Kaitannya fatal dan vital, Fatal adalah takdirnya, sedangkan
vital adalah ikhtiarnya.
Manusia yang memiliki sifat plural namun bersikap
tunggal, secara filsafat di sebut kaum FATAL. Kaum Fatal adalah kaum yang
hidupnya 100% terserah pada nasib dan takdir.
Urusan akhirat FATAL dan urusan dunia VITAL.
Maka sebenar-benar hidup adalah interaksi dinamik
antara FATAL dan VITAL.
Manusia bisa berikhtiar karena punya potensi dan hidup
manusia itu tidak lepas dari takdir.
Hidup adalah pilihan Tuhan. Tuhan akan membuat
jalan-Nya sendiri, meliputi lahir, jodoh, dan mati.
Kita boleh pasrah, namun harus didahului dengan
ikhtiar dan doa.
Dalam sebuah hadist dijelaskan bahwa “bekerjalah untuk duniamu seakan-akan kamu akan hidup selamanya, dan
beribadahlah untuk akhiratmu seakan-akan kamu
akan mati besok.
Oleh karena itu, dalam
hidup harus lah seimbang antara usaha dan doa, bekerja dan beribadah.
Apakah ada pertentangan antara filosofer dan motivator?
Segala sesuatu selalu berpasang-pasangan.
Setiap yang ada dan mungkin ada itu adalah suatu TESIS
dan selain itu adalah ANTITESIS.
Diriku adalah tesis, maka selain diriku adalah
antitesis.
Suatu ketatapan dalam agama disebut tesis, maka
antitesisnya adalah ikhtiar.
Fatal adalah tesis, antitesisnya adalah vital.
Fatal adalah tesis, antitesisnya potensi.
Motivator bertugas dalam pengembangkan potensi supaya
manusia punya kompetensi, karena sebenar-benar hidup adalah perubahan suatu
potensi dari ADA menjadi PENGADA melalui MENGADA.
Maka segala sesuatu dapat berubah dengan diikhtiarkan,
jika dibawa ke ranah spiritual maka disebut keikhlasan. Tiadalah perubahan terjadi tanpa
adanya keikhlasan.
Dengan demikian ada keselarasan antara motivator dan
filosofer.
Objek dalam mempelajari filsafat adalah semua yang ada
dan mungkin ada.
Sifat yang ADA dan MUNGKIN ADA dalam pikiran
kita adalah sebuah wadah.
Wadah yang meliputi ADA atau MUNGKIN ADA itu mempunyai
isi.
Misalnya: rambut berwarna hitam. “Rambut” bertindak
sebagai wadah dan “hitam” sebagai isi.
Sebenarnya WADAH adalah subjek, dan ISI adalah predikat. Maka tidak akan pernah di dunia ini dalam pikiran kita predikat sama dengan subjek.
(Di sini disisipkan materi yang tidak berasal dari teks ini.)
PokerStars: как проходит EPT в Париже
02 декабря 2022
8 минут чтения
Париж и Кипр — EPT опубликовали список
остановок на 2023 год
Jadi dunia itu berstruktur, kalau kita mengambil
pengertian bahwa apapun komponen wadah dan isi, jika dinaikkan ke ranah
spiritual, wadah-wadah dan isi-isi tersebut terangkum menjadi satu yaitu kuasa
Tuhan Yang Maha Esa.
Sunnatullah, takdirnya isi tidak sama dengan wadah. Walaupun wadah sekaligus sebagai isi dan isi sekaligus sebagai wadah.
Dalam filsafat Jawa ada istilah “ngono yo ngono
ning ojo ngono”. Arti harfiah
dari kalimat tersebut adalah “begitu ya begitu, tapi jangan begitu”.
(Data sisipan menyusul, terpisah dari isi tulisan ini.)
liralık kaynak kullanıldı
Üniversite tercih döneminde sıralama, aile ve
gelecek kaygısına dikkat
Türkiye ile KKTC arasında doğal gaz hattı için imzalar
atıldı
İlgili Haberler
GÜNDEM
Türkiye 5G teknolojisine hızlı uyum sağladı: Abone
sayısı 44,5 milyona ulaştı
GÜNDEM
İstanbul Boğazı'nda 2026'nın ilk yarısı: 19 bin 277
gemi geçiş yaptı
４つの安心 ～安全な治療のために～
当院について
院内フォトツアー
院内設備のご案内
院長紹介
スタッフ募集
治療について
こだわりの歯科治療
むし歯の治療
“ngono” yang diucapkan di awal berperan sebagai wadah
dan “ngono” yang diucapkan di akhir berperan sebagai isi. Jadi WADAH tak akan pernah sama dengan
ISI.
Itulah yang dinamakan kontradiksi dalam filsafat.
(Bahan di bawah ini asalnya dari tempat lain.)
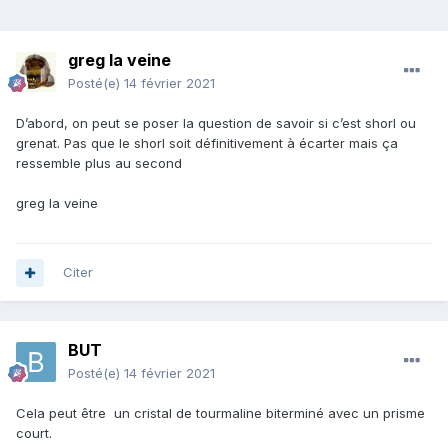
greg la veine
Posté(e)
14 février 2021
D’abord, on peut se poser la question de savoir si c’est shorl ou
grenat. Pas que le shorl soit définitivement à écarter mais ça
ressemble plus au second
greg la veine
Citer
BUT
Posté(e)
14 février 2021
Cela peut être un cristal de tourmaline biterminé avec un prisme
court.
Tanpa adanya kontradiksi maka tak ada makna kehidupan. Jadi hidup manusia
memang suatu kontradiksi.
Oleh karena itu manusia
selalu diwarnai oleh kontradiksi-kontradiksi hidupnya.
Pengetahuan kita bersifat kontradiktif, pertarungan
antara tesis dan antesis menjadi sintesis pengetahuan baru.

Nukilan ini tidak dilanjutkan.